Last edited: Jan 21, 2008
3. Jan 21, 2008

Mystic998

I always understood it as a definition that the smallest set (possibly with restrictions) A containing a set B as the intersection of all sets (with the same restrictions) containing B.

4. Jan 21, 2008

ehrenfest

I am confused. What exactly do they want me to prove??

5. Jan 21, 2008

Mystic998

Good question. I hate these loosely worded problems about things "making sense."

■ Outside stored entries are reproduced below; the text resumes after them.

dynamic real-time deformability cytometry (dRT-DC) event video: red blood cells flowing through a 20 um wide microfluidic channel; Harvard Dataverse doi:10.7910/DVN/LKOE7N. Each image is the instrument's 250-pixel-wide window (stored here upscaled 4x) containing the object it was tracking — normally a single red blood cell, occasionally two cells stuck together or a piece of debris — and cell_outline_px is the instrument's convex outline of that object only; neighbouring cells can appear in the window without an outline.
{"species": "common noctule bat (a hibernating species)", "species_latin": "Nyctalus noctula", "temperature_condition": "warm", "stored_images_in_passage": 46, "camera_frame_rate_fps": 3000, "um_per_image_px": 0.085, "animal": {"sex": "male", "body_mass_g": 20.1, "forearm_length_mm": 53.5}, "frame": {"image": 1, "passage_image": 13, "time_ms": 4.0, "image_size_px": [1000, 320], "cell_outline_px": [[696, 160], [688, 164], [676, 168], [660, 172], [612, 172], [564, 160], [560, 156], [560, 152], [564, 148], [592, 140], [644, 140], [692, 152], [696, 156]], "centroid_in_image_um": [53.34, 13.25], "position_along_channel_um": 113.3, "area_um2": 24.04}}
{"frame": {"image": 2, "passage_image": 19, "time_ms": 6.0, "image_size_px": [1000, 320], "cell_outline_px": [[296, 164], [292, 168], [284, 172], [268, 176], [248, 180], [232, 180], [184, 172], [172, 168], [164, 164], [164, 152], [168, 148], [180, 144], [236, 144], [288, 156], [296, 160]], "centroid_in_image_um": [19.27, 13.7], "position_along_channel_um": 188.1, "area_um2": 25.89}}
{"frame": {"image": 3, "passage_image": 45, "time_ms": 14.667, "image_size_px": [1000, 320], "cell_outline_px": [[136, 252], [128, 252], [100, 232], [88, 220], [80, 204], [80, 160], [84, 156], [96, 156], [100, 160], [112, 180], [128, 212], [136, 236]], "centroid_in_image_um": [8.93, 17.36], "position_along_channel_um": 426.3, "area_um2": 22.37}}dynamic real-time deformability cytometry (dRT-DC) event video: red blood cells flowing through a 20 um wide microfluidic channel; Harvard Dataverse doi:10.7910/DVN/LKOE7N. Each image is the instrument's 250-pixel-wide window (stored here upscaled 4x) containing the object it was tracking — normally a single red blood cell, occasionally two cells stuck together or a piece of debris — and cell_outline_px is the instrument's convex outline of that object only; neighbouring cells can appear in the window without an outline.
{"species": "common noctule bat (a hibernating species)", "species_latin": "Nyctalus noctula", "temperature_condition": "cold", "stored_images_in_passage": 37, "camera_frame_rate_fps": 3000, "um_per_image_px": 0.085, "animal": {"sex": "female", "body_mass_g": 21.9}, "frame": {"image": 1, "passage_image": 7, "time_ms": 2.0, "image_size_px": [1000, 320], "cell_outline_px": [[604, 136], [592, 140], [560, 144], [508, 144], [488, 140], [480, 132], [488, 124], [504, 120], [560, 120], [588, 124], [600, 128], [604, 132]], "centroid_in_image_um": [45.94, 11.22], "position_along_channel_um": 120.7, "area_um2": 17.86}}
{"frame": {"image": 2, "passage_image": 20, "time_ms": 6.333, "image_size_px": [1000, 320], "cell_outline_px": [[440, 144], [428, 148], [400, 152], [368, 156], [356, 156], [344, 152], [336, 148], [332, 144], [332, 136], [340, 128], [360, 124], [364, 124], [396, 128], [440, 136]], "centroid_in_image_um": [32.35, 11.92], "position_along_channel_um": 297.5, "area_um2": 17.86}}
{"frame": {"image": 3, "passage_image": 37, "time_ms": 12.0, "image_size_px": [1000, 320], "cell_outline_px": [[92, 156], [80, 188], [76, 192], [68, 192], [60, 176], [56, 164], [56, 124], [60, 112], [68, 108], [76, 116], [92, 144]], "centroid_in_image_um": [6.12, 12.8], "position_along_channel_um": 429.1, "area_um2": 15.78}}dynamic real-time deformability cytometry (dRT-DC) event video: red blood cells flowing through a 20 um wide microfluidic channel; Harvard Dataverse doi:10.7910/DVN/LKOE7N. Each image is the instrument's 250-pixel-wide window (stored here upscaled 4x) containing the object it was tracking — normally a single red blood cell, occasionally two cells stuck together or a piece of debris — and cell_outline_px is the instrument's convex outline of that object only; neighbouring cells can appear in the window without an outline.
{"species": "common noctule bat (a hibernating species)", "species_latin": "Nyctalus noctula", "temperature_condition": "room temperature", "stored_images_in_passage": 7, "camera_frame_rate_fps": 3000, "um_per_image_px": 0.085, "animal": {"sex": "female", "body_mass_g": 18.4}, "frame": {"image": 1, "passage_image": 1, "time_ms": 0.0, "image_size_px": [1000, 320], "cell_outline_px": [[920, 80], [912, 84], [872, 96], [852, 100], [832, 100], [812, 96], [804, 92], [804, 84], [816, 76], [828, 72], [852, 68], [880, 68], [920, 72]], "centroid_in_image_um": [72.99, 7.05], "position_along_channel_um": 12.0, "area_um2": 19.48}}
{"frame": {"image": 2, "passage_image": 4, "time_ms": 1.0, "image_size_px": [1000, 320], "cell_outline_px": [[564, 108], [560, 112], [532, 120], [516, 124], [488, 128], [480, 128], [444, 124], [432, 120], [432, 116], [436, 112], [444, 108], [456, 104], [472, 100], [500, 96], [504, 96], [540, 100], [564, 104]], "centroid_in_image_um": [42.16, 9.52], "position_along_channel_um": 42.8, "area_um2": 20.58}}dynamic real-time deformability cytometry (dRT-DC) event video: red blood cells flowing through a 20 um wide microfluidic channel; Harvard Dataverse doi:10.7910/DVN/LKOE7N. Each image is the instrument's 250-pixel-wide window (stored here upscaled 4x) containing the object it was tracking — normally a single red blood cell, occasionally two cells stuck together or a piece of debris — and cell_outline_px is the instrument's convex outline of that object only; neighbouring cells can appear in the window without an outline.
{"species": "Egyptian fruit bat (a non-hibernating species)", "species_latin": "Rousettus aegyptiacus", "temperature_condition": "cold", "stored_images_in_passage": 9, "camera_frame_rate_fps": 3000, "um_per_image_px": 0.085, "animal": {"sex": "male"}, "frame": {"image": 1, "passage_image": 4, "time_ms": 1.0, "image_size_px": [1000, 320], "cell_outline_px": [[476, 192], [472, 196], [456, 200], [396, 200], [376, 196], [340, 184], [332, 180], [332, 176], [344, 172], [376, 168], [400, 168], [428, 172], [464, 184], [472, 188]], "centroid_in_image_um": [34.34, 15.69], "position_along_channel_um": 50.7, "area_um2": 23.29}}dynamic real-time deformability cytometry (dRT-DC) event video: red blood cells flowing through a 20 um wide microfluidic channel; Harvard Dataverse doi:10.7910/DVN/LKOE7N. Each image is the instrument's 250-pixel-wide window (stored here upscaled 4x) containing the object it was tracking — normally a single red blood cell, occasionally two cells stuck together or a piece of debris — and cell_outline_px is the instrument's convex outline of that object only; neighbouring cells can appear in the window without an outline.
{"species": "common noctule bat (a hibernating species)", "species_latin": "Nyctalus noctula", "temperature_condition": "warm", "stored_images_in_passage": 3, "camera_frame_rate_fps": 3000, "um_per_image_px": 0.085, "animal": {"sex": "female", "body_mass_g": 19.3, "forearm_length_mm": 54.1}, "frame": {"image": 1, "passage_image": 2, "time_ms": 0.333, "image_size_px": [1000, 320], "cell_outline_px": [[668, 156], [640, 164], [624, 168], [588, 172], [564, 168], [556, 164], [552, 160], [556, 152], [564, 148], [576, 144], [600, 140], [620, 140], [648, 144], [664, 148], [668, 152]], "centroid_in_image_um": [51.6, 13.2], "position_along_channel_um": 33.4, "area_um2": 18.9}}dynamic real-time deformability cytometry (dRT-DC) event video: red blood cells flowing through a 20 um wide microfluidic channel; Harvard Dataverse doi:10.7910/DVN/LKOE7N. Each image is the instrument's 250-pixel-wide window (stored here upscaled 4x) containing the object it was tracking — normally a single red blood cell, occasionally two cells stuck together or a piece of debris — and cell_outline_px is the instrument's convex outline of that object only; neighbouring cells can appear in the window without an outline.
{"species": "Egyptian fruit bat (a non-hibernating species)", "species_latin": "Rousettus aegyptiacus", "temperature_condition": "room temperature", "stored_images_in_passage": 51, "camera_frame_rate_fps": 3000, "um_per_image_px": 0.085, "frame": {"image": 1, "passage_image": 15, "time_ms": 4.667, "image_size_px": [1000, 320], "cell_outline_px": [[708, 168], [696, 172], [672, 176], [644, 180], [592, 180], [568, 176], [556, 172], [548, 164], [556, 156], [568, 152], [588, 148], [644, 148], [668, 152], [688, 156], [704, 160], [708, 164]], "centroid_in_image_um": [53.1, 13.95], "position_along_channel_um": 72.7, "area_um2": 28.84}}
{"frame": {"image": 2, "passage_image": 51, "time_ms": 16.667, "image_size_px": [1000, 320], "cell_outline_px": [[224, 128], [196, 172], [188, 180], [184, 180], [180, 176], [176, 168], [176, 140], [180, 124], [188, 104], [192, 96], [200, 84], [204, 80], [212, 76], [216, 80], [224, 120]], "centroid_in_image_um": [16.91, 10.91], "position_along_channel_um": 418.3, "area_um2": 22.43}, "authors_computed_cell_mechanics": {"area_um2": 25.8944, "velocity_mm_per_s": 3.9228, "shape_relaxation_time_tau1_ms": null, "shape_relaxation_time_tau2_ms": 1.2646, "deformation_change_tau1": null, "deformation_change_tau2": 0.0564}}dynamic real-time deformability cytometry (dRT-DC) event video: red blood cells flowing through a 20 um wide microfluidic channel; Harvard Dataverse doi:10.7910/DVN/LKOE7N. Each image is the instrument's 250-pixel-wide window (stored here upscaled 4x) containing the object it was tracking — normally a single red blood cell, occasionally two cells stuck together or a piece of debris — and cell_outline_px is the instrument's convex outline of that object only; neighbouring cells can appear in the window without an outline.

Honestly, I'd just show that an arbitrary intersection of normal subgroups containing a nonempty set is a normal subgroup, and move on.

6. Jan 21, 2008

Hurkyl

Staff Emeritus
"Does ____ makes sense?" often (usually?) means "Is ____ well-defined?"

7. Jan 21, 2008

ehrenfest

But what is ______ in this case?

I think I'll just take Mystic998's suggestion.

8. Jan 21, 2008

Hurkyl

Staff Emeritus
"the smallest normal subgroup that contains S"

9. Jan 21, 2008

ehrenfest

And what exactly is your definition of "smallest" (I read post #2, but I want a real precise definition if you don't mind)?

10. Jan 21, 2008

Mathdope

I think you can take it to mean it's the intersection of all normal subgroups that contain S.

11. Jan 21, 2008

Hurkyl

Staff Emeritus
As in any preorder, "smallest" is defined as follows:

Suppose that $\leq$ is a reflexive, transitive relation on a set P, so that $(P, \leq)$ is a preorder1. X is a smallest element of $(P, \leq)$ if and only if, for every $Y \in P$, we have $X \leq Y$.

In this case, P is the set of subgroups containing S, and $\leq = \subseteq$.

I.E. an element is the smallest if and only if it is less than or equal to every element of your preordering.